Two time Olympic basketballer Danny Morseu was born on Thursday Island and is now deputy chair of the Australian Olympic Committee's Indigenous committee.
"Our community is water loving and a structures sustainable in-school learn-to-swim program for our children, along with opportunities to develop swimming stroke competency amongst our local children and youth is exciting and is very welcome," Morseu said.
"We would love a Thursday Island community member to be on the Australian Olympic or Paralympic Team in Brisbane '32."
The Dolphins, as the Australian swim team is known, carries an immediate affinity with many First Nations coastal and island people.
It is a totem for the Quandamooka people of Moreton Bay. Costello said he had a "proud dad moment" when his 15-year-old daughter, Ayla, was asked to design the logo for the Deadly Little Dolphins.
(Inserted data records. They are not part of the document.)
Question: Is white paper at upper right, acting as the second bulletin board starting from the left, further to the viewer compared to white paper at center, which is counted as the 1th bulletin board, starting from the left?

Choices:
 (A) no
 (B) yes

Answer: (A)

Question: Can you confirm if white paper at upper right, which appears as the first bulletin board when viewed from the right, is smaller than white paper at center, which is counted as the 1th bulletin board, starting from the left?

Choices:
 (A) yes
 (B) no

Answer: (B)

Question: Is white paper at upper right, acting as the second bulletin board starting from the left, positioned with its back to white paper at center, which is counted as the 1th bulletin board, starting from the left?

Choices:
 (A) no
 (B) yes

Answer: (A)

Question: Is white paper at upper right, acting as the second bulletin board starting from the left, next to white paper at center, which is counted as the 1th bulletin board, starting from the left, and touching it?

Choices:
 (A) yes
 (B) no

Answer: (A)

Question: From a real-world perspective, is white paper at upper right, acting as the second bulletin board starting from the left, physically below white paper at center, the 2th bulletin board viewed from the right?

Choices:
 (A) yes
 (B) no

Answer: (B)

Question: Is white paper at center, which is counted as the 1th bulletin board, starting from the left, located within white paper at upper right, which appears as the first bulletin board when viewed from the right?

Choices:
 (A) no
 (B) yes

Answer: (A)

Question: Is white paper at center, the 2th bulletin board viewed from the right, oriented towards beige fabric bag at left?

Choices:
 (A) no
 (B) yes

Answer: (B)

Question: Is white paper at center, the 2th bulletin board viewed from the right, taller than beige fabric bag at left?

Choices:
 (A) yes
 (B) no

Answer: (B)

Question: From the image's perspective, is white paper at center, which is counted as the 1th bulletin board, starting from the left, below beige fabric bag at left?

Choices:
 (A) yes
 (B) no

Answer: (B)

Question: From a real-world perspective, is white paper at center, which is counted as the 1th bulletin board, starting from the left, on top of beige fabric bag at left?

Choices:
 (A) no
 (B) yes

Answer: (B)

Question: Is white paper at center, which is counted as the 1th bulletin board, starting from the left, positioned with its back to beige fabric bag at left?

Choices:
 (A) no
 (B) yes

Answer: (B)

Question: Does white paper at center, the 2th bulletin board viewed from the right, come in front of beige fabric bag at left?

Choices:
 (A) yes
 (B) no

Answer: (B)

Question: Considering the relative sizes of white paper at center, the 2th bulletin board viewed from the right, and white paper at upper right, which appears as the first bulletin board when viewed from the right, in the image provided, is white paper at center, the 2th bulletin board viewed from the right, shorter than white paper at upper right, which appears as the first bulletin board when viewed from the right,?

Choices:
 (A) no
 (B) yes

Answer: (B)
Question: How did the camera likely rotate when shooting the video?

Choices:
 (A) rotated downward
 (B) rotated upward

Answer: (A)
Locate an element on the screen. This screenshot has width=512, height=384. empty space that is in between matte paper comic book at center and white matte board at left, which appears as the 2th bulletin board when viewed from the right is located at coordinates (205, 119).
"We call it Buwangan in our language," Costello said.
"And so her being able to look at her culture and the importance of the dolphin in that space but then being able to look at the story of the Deadly Little Dolphins and the pathways and journeys, you'll see that integrated into her design.
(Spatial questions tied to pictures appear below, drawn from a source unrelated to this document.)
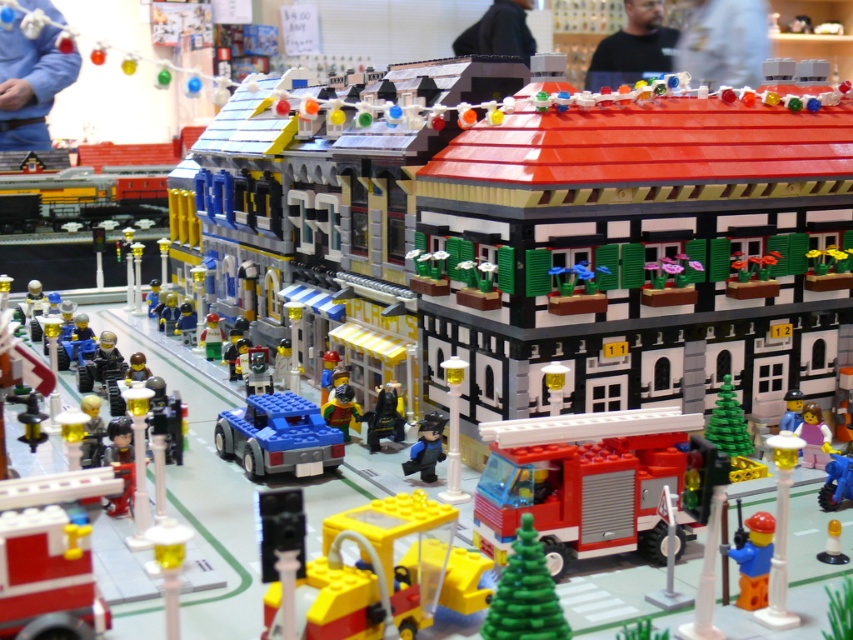
You are a Lego figure trying to walk from the left side of the brick red fire truck at center to the right side of the matte black figure at center. Can you pass through the space between them without touching either?

The brick red fire truck at center might be wider than matte black figure at center, so there might not be enough space to pass through without touching either.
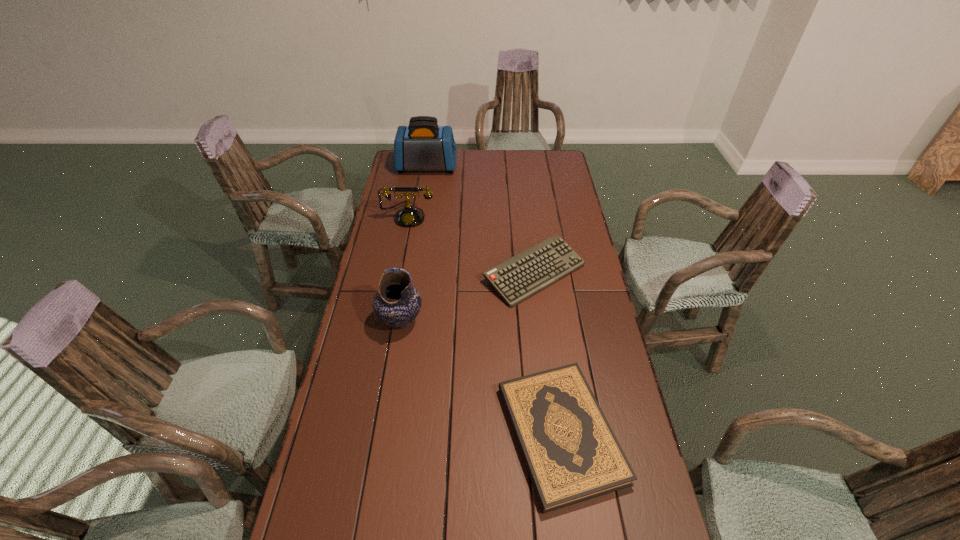
This screenshot has width=960, height=540. Find the location of `the tallest object`. the tallest object is located at coordinates (423, 145).

Image resolution: width=960 pixels, height=540 pixels. Find the location of `the farthest object`. the farthest object is located at coordinates (423, 145).

Locate an element on the screen. Image resolution: width=960 pixels, height=540 pixels. the fourth shortest object is located at coordinates (397, 303).

Where is `the second farthest object`? This screenshot has height=540, width=960. the second farthest object is located at coordinates (409, 216).

This screenshot has width=960, height=540. Find the location of `the third shortest object`. the third shortest object is located at coordinates (409, 216).

I want to click on the second shortest object, so click(x=521, y=276).

Locate an element on the screen. The height and width of the screenshot is (540, 960). the shortest object is located at coordinates [x=572, y=455].

The image size is (960, 540). In order to click on hardback book in this screenshot , I will do `click(572, 455)`.

The height and width of the screenshot is (540, 960). I want to click on free region located on the front-facing side of the farthest object, so click(509, 167).

I want to click on vacant point located 0.400m on the front of the fourth shortest object, so click(377, 463).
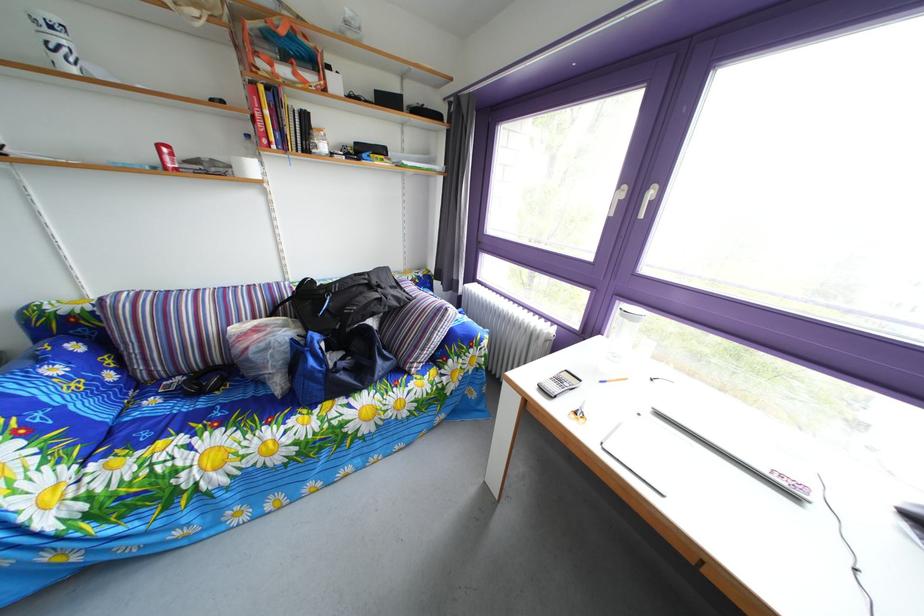
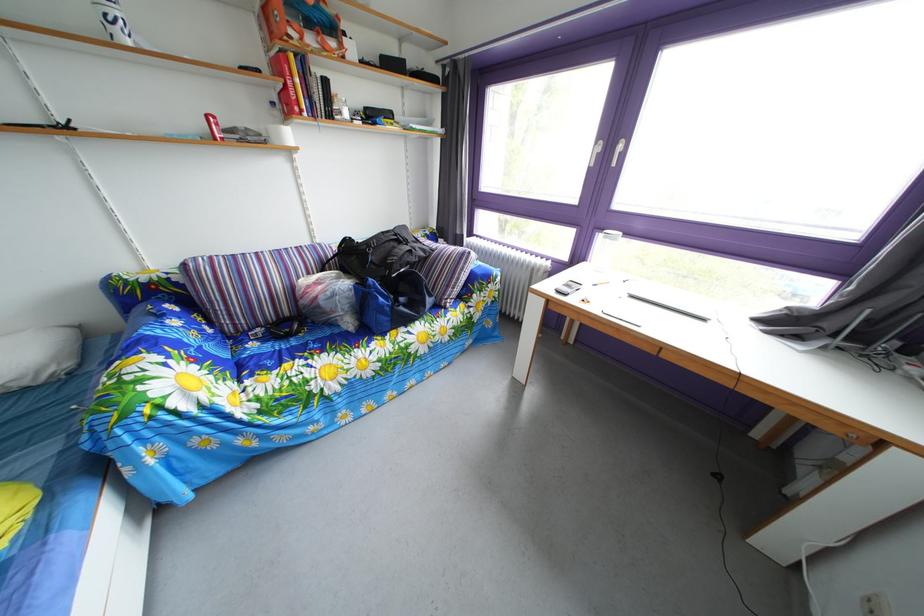
In the second image, find the point that corresponds to (x=296, y=65) in the first image.

(320, 33)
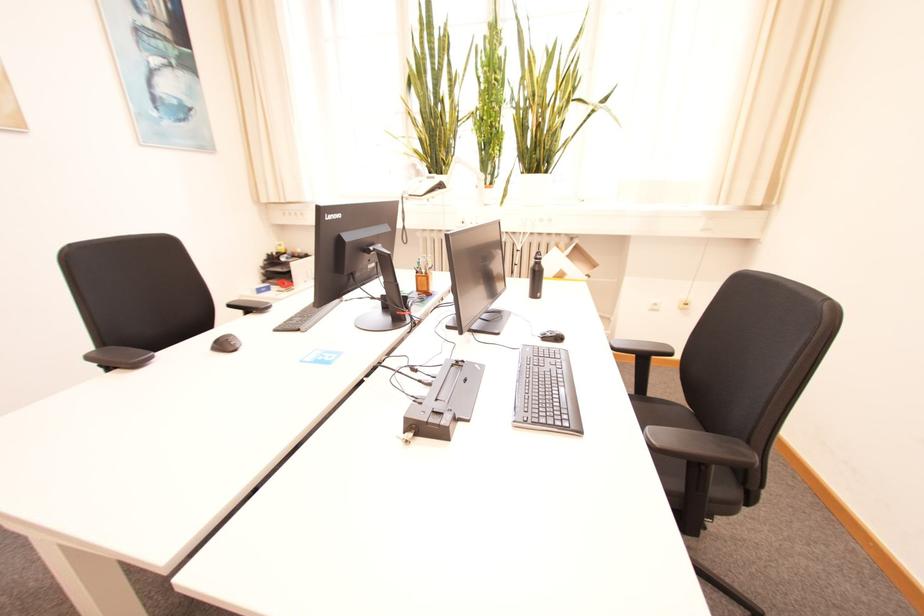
"She captured that First Nations culture and the journey that Swimming Australia is taking … I'm extremely proud of her."
South-east Queensland and regional NSW have also been identified as areas where the program can be rolled out next. Meanwhile Swimming Australia says it will partner with schools, swim schools, swimming pool operators, councils and community groups to deliver Deadly Little Dolphins across Australia.
"First Nations people have been involved with water, both fresh and salt, for tens of thousands of years … and competitive games, traditional games … so this connectivity between the First Nations people and our wonderful track record with swimming is something that we really want to embrace and connect with," Costello said.
Despite winning swimming medals at the Olympic games since 1900, the Australian Dolphins have only ever had one First National medallist – Sam Riley, who won a bronze medal in the 100m breaststroke in Barcelona 1992 and Atlanta 1996, where she also swam to a silver medal in the 4x100m medley relay team.
At the time Riley was unaware of her Indigenous heritage. Her mother, Lin, had been given up for adoption as a newborn, and it was only through her determined efforts to find her own mother that her heritage was uncovered in 2001.
That discovery meant Riley was officially Australia's first Indigenous medal winner at an Olympic Games.